# What you need to do:
Render the entries as a JSON list of strings, one string per line with blank lines omitted. Begin at the first line of the entries, stop after the line that contains "12: (674, 368)", and leave the pictures out.

************

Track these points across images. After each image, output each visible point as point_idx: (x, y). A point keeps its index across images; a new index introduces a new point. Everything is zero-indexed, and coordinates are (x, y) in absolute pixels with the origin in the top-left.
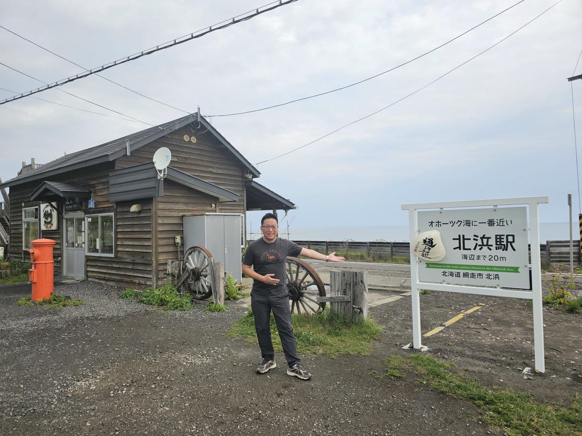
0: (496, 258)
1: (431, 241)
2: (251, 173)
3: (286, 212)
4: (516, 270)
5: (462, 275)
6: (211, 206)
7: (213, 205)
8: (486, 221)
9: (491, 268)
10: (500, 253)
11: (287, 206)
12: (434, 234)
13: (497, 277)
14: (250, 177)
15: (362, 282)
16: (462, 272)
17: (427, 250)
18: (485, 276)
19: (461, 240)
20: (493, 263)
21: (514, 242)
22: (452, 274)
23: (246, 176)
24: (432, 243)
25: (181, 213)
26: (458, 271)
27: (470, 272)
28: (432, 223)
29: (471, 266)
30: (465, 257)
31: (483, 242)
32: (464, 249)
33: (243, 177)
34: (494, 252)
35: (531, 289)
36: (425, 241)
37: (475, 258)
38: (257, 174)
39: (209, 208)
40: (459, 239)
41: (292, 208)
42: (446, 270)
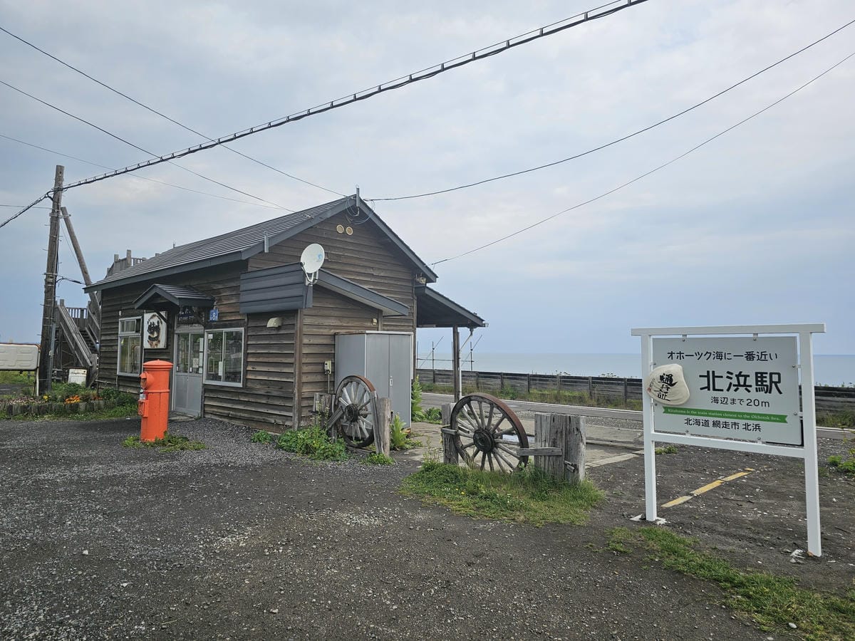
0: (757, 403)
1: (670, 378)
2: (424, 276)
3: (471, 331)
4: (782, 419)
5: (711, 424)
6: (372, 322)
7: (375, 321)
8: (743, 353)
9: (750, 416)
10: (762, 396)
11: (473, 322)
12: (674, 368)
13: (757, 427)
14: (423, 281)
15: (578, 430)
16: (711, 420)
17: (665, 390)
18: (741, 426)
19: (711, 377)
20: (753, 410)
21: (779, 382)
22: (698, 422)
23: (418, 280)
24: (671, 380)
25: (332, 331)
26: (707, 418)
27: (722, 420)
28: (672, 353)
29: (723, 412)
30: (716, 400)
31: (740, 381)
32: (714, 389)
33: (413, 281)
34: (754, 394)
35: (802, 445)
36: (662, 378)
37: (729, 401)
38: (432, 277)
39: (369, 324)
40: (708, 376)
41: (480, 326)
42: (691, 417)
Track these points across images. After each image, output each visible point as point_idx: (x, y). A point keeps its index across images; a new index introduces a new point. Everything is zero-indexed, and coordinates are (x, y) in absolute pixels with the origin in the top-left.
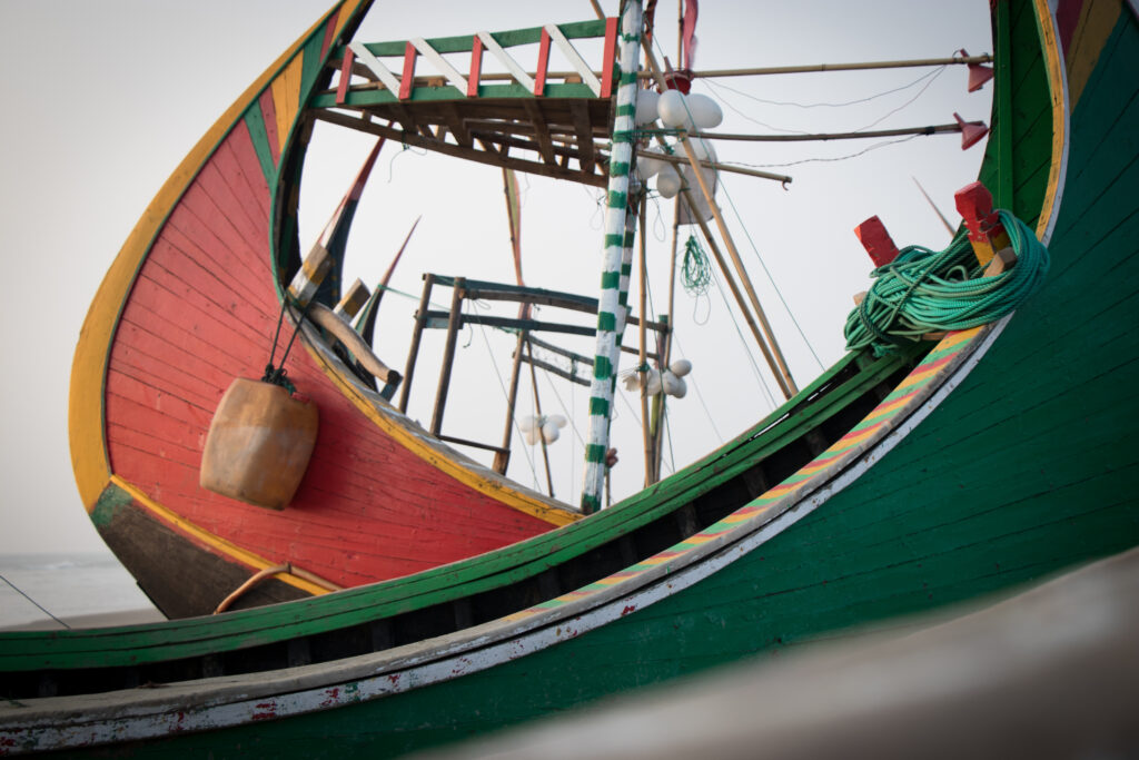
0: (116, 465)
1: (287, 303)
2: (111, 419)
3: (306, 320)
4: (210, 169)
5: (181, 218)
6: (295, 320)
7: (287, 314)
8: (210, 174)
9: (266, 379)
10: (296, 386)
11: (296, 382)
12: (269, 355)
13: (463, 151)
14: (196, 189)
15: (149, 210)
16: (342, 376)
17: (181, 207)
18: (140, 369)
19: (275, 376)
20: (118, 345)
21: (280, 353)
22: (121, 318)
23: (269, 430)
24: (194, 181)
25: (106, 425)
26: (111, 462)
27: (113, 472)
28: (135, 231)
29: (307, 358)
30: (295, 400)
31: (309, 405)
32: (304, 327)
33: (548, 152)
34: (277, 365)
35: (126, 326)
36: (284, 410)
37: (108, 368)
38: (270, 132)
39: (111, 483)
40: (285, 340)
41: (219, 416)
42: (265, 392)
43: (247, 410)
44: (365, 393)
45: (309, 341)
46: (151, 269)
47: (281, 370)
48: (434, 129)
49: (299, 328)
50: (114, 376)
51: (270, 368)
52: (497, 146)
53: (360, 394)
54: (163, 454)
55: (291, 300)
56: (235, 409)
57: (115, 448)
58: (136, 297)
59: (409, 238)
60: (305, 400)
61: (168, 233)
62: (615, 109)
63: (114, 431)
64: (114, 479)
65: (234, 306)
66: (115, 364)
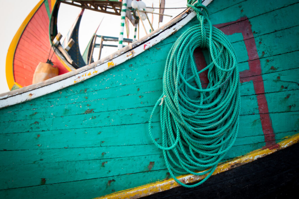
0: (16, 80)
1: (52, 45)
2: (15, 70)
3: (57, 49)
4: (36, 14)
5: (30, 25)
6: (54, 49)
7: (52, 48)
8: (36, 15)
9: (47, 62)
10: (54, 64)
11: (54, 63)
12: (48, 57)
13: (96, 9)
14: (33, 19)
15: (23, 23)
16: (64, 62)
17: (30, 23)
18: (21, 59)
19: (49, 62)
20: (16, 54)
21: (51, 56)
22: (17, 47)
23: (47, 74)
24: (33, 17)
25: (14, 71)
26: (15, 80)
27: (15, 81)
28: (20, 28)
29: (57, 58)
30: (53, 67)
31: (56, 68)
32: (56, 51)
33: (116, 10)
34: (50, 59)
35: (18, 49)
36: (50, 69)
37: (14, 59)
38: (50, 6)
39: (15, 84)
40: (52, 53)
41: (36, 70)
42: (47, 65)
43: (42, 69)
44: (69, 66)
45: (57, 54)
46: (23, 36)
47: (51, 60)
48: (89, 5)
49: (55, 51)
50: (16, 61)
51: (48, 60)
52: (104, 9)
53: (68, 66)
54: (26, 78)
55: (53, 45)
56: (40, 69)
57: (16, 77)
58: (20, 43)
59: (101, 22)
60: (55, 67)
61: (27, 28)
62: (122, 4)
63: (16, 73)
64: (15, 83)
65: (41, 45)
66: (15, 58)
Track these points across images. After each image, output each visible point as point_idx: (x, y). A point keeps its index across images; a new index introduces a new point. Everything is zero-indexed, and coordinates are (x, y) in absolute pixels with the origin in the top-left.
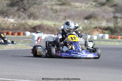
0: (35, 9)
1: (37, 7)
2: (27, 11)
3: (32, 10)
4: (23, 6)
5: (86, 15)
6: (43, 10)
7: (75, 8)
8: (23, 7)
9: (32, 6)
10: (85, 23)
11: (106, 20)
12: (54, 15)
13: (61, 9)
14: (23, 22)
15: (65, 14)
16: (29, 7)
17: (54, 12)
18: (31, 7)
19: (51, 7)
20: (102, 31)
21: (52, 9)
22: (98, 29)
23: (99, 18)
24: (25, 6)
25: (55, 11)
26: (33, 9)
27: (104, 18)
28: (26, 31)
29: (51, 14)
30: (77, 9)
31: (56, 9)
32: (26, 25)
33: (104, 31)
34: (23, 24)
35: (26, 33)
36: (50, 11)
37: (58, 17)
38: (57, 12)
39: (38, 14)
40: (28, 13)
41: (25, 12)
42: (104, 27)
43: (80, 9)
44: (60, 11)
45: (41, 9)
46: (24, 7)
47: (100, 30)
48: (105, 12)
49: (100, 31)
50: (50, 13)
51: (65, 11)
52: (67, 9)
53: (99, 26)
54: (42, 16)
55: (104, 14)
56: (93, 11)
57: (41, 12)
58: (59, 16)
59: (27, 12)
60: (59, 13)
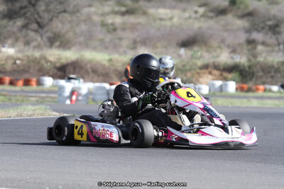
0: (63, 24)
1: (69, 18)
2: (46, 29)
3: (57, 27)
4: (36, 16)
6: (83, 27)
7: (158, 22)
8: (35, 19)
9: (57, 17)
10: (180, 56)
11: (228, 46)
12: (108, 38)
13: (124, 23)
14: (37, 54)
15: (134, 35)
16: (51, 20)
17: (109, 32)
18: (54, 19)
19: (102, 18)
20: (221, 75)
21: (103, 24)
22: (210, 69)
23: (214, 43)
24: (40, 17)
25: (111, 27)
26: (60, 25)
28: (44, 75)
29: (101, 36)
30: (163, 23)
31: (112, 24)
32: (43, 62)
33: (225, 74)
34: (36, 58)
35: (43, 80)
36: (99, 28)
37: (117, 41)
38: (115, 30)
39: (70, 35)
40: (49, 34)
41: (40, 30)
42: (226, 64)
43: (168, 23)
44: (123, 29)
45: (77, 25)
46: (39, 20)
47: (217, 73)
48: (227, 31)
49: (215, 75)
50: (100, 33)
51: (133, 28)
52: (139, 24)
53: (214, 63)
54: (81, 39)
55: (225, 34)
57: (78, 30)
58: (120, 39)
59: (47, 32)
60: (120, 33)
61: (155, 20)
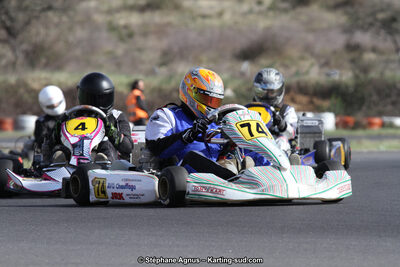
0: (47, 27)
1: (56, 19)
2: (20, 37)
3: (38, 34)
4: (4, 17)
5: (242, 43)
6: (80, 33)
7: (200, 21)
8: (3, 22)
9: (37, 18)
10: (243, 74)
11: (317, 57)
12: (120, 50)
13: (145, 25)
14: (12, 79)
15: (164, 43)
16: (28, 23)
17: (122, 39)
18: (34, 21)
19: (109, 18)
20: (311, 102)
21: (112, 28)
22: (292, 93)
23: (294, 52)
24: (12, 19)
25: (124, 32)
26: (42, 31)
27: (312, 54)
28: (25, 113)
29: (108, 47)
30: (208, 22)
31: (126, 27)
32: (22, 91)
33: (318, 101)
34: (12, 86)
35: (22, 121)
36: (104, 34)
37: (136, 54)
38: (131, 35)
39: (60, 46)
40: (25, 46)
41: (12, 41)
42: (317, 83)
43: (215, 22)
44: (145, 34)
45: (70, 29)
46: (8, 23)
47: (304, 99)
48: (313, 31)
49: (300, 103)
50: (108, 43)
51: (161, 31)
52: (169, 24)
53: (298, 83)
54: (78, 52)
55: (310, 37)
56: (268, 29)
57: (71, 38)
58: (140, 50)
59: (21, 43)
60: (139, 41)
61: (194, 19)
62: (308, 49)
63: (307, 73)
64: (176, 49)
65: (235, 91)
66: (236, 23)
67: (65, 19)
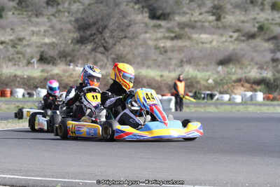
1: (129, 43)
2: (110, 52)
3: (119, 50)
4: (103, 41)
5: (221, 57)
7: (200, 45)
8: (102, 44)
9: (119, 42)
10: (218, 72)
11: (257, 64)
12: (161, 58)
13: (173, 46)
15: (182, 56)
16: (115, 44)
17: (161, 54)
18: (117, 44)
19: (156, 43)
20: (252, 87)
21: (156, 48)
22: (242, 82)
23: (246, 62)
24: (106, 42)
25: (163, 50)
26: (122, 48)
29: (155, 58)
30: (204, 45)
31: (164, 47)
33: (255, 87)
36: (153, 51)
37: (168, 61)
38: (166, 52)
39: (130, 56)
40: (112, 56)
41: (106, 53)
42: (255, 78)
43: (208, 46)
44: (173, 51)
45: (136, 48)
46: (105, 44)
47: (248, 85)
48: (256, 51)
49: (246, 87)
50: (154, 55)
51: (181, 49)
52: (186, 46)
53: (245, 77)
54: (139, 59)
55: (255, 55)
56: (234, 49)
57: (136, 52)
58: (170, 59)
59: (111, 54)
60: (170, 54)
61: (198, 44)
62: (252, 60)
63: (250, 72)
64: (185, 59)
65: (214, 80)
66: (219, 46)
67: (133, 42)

************

# Solved problem:
[
  "Track these points across images. After each image, output each visible point as point_idx: (x, y). A point keeps its index across images; a new index introduces a new point. Everything is zero-indexed, and coordinates are (x, y) in absolute pixels with the origin in the top-left.",
  "0: (496, 258)",
  "1: (431, 241)",
  "2: (251, 173)",
  "3: (286, 212)",
  "4: (516, 270)",
  "5: (462, 275)",
  "6: (211, 206)",
  "7: (213, 205)",
  "8: (486, 221)",
  "9: (491, 268)",
  "10: (500, 253)",
  "11: (287, 206)",
  "12: (434, 234)",
  "13: (497, 277)",
  "14: (250, 177)",
  "15: (362, 282)",
  "16: (462, 272)",
  "17: (427, 250)",
  "18: (485, 276)",
  "19: (461, 240)",
  "20: (493, 263)",
  "21: (514, 242)",
  "22: (452, 274)",
  "23: (246, 176)",
  "24: (432, 243)",
  "25: (181, 213)",
  "26: (458, 271)",
  "27: (470, 272)",
  "28: (432, 223)",
  "29: (471, 266)",
  "30: (465, 257)",
  "31: (483, 242)",
  "32: (464, 249)",
  "33: (243, 177)",
  "34: (494, 252)",
  "35: (531, 289)",
  "36: (425, 241)",
  "37: (475, 258)",
  "38: (257, 174)",
  "39: (209, 208)",
  "40: (459, 239)",
  "41: (292, 208)",
  "42: (446, 270)",
  "0: (757, 403)",
  "1: (670, 378)",
  "2: (424, 276)",
  "3: (471, 331)",
  "4: (782, 419)",
  "5: (711, 424)",
  "6: (372, 322)",
  "7: (375, 321)",
  "8: (743, 353)",
  "9: (750, 416)",
  "10: (762, 396)",
  "11: (473, 322)",
  "12: (674, 368)"
]